The programme was interrupted by three short breaks, one for the news and two for commercial advertisements. After the last witness for the No side was called, Donal Barrington was given ten minutes to sum up the case for the Nos and T.A. Finlay had ten minutes for the Yeses, after which, to conclude the near-four-hour programme, Mr Justice Kingsmill Moore announced that the issue was now over to the Irish people to give their verdict in the upcoming referendum. The programme began at 8 p.m. and concluded at 11.52.
I do not remember the details of the argument at this remove, apart from the points made by Helga MacLiam mentioned above. The TV “trial” was doubtless referred to in the newspapers of the time, and it is a pity that RTE does not seem to have kept a record of such a unique programme, for it was certainly a significant moment in an important constitutional referendum. This form of TV “trial” was probably quite a good way of putting the basic positions of each side before interested members of the voting public.
Fourteen years later Donal Barrington (1928-2018) was the High Court judge who on Christmas Eve 1986 gave Raymond Crotty (1925-1994) his injunction against the deposit of the instrument of ratification of the Single European Act in Rome, which in turn led to the constitutional referendum on that treaty. In time Judge Barrington became a strong supporter of European supranationalism and was the only Supreme Court judge – out of five altogether – to reject Anthony Coughlan’s contention in the 2000 Coughlan case that RTE had acted illegally and unconstitutionally in the way it allocated free broadcasting time in referendums, and specifically in the 1995 Divorce referendum.

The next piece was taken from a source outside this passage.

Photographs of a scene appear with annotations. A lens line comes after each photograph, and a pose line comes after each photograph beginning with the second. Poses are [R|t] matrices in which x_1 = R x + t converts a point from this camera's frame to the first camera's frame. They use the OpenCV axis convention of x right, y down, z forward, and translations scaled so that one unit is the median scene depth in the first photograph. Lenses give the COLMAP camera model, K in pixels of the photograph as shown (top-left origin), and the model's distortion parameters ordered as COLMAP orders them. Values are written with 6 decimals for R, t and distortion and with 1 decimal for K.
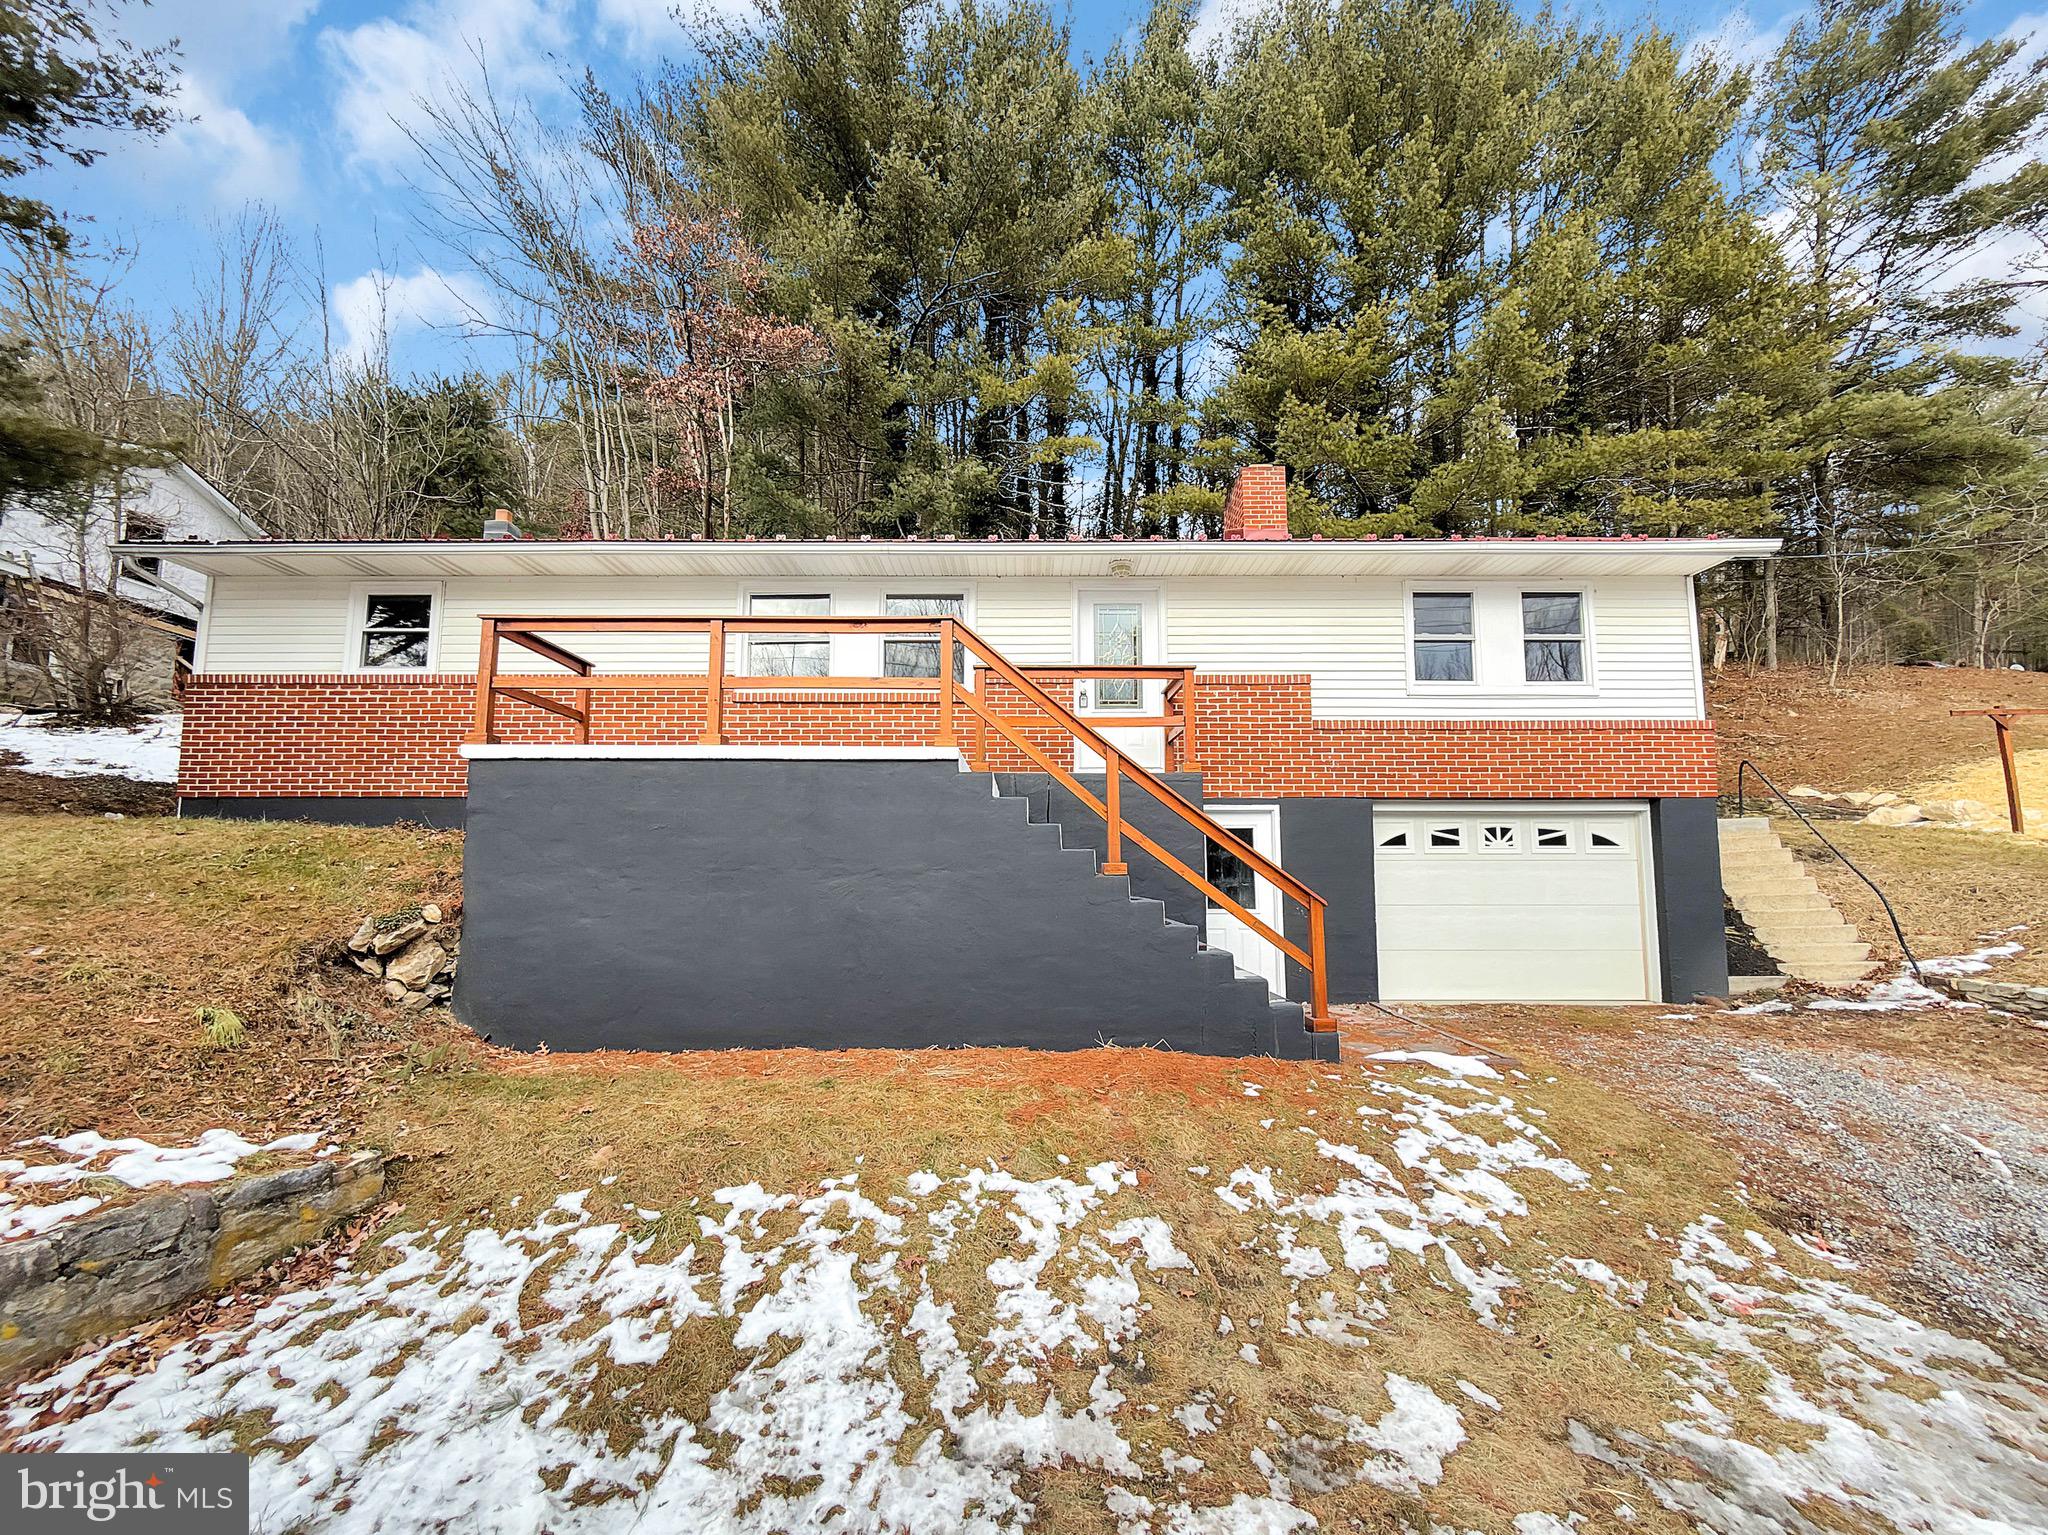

T.A. Finlay (1922-2017) in time became Chief Justice of Ireland and following his retirement he was appointed the first chairman of the statutory Referendum Commission that was set up to give both sides of the argument in the Amsterdam Treaty and Good Friday Agreement referendums in 1998. He did that job fairly and objectively, as he did later in the first Nice Treaty referendum in 2001 – which was indeed why the Bertie Ahern Government then in office took away the Yes/No function from the Commission to help get the Nice Two referendum through in the following year. Since that date all chairmen of Referendum Commissions in Irish constitutional referendums have been High Court judges and so open to Government patronage by being promoted to the Irish Supreme Court or the European Court in a way that retired judges are not. As such they have tended to accommodate the Government side on these occasions, particularly in contentious referendums.
John Cooke (1944-2022) became a leading Senior Counsel who specialised in EU competition cases, and then a judge of the Irish High Court and the EU Court of First Instance. Dr Froschmaier became Director of Information for the EU in 1981-1987 and then Minister of Economics, Technology and Transport in the German state government of Schleswig-Holstein.
Michael Sweetman, who was Chief Executive of the Irish Council of the European Movement and organised the case for joining the EEC in this “Late Late Special”, was killed in the Staines, London, air crash, some months after the May 1972 referendum, together with several leading Irish businessmen who were going to Brussels for discussions with officials there on Ireland’s EEC accession.